Epner uses an electroplating process it calls LaserGold, because it first used the technique to coat laser components. The company has been gold-plating NASA spacecraft components at least since the first GOES (Geostationary Operational Environmental Satellite) weather satellite in the 1970s.
“In our system, we have a tank with an electrolyte solution of gold cyanide, an anode, and the part to be gold-plated, the cathode. A direct current power source ‘drives’ the positively charged gold ions to the negatively charged cathode where they collect an electron and return to their pure gold state,” explains company President David Epner. The resulting coating was already harder and more reflective than vapor-deposited gold, but both attributes have been improved through the years. One key improvement came in the early 1990s, when NASA needed to gold-plate a mirror for the Mars Orbiter Laser Altimeter (MOLA) and told Epner it needed better reflectivity without losing strength (Spinoff 1997).
At around the same time, the team building the Keck Observatory, a pair of powerful land-based telescopes, was planning to gold-plate its secondary infrared mirror and needed additional hardness to ensure it was cleanable without any scratching. (Keck was not a NASA mission, though the Space Agency later joined as a partner.)
To meet the needs of both aerospace projects, Epner tweaked its proprietary processes to ensure the highest possible reflectivity while also achieving a hardness triple that of pure gold.
“Normally when you want to harden a gold, you add nickel or cobalt, and it becomes an alloy,” Epner explains. “It’s hard as hell, but the reflectivity plunges. The problem is creating a pure gold that is also hard.”
The trick, Epner explains, was in modifying the electric current to get a more tightly packed atom. Because the gold remains pure, the reflectivity remains extremely high.
The improved technique convinced both the MOLA and Keck teams, and Epner has been using it for its varied commercial clients ever since.
In the medical industry, Epner coated light pipes for Braun ear thermometers and for a turning mirror on the end of a catheter used to laser-ablate enlarged prostates.
In public health, Epner uses electroforming to create infrared carbon dioxide detectors. Epner also plates an infrared mirror on missile guidance systems and an infrared jammer on Apache and Cobra helicopters, among other defense applications. And the company continues to work on sculptures and jewelry, including working with a designer who crafts unique creations using gold-plated lace.

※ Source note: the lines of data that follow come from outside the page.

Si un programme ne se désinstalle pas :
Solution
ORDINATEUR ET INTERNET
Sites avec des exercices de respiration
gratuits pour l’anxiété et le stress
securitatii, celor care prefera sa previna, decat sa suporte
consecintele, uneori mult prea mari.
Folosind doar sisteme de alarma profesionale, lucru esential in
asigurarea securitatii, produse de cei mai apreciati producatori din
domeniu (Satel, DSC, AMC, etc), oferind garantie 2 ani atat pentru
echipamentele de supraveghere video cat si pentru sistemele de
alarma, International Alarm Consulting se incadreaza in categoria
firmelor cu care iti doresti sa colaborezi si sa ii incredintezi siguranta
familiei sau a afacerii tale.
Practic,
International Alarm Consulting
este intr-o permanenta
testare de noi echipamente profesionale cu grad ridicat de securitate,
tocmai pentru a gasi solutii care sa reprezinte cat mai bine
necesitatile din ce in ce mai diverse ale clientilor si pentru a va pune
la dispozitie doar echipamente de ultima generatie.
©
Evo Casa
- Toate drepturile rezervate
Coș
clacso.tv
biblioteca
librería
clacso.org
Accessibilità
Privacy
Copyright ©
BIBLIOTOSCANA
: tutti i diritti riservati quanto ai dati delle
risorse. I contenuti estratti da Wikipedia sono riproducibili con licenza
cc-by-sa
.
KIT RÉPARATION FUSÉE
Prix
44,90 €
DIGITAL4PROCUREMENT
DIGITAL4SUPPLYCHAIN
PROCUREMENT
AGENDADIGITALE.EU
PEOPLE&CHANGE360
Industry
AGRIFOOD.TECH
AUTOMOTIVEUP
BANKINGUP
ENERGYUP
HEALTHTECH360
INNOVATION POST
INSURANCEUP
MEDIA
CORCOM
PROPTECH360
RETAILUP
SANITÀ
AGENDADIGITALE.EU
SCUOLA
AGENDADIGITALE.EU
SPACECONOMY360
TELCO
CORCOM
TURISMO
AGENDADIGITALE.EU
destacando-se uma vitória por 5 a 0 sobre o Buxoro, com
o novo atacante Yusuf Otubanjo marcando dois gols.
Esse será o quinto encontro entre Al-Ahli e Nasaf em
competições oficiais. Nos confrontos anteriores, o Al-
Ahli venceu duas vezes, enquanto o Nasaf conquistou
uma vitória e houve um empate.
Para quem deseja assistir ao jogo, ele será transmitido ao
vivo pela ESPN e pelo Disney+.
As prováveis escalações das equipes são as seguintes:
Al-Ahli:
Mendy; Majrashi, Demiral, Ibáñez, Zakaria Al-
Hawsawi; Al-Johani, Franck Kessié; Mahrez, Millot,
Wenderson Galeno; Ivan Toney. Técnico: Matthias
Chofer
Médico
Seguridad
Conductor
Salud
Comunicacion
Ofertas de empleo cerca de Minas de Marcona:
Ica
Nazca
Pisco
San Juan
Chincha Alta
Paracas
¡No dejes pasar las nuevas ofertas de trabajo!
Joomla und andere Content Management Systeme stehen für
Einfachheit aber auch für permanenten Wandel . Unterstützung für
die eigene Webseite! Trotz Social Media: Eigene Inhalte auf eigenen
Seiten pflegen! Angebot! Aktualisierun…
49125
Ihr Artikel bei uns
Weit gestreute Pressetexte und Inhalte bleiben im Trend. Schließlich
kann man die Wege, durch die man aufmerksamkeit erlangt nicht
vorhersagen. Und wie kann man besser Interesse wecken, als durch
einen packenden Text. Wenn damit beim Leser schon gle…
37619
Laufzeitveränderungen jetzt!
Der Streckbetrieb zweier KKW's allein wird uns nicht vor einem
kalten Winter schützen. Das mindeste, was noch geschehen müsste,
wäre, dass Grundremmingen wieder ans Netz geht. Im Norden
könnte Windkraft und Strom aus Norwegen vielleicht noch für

In 2016, Epner’s reputation for durable and brilliant gold coatings, built in part through its many years working for NASA, brought a new client: the Academy of Motion Picture Arts and Sciences. “They were awestruck that we were going to give them a gold that had been in space for 30, 35 years,” Epner recalls.
For more than three decades, a trophy manufacturer cast the Oscars in a tin alloy and then plated them with gold. They shone—but the coating wore off. “They were seeing a steady stream of winners returning their Oscars for replating,” Epner says. “My company replated three of them directly for the recipients.”
When the Academy came to Epner, “we guaranteed that our gold coating will never come off.” In fact, Epner has offered a lifetime guarantee to replate, for free, any Oscar that starts to show wear. “That’s something I’ll never have to make good on,” he says.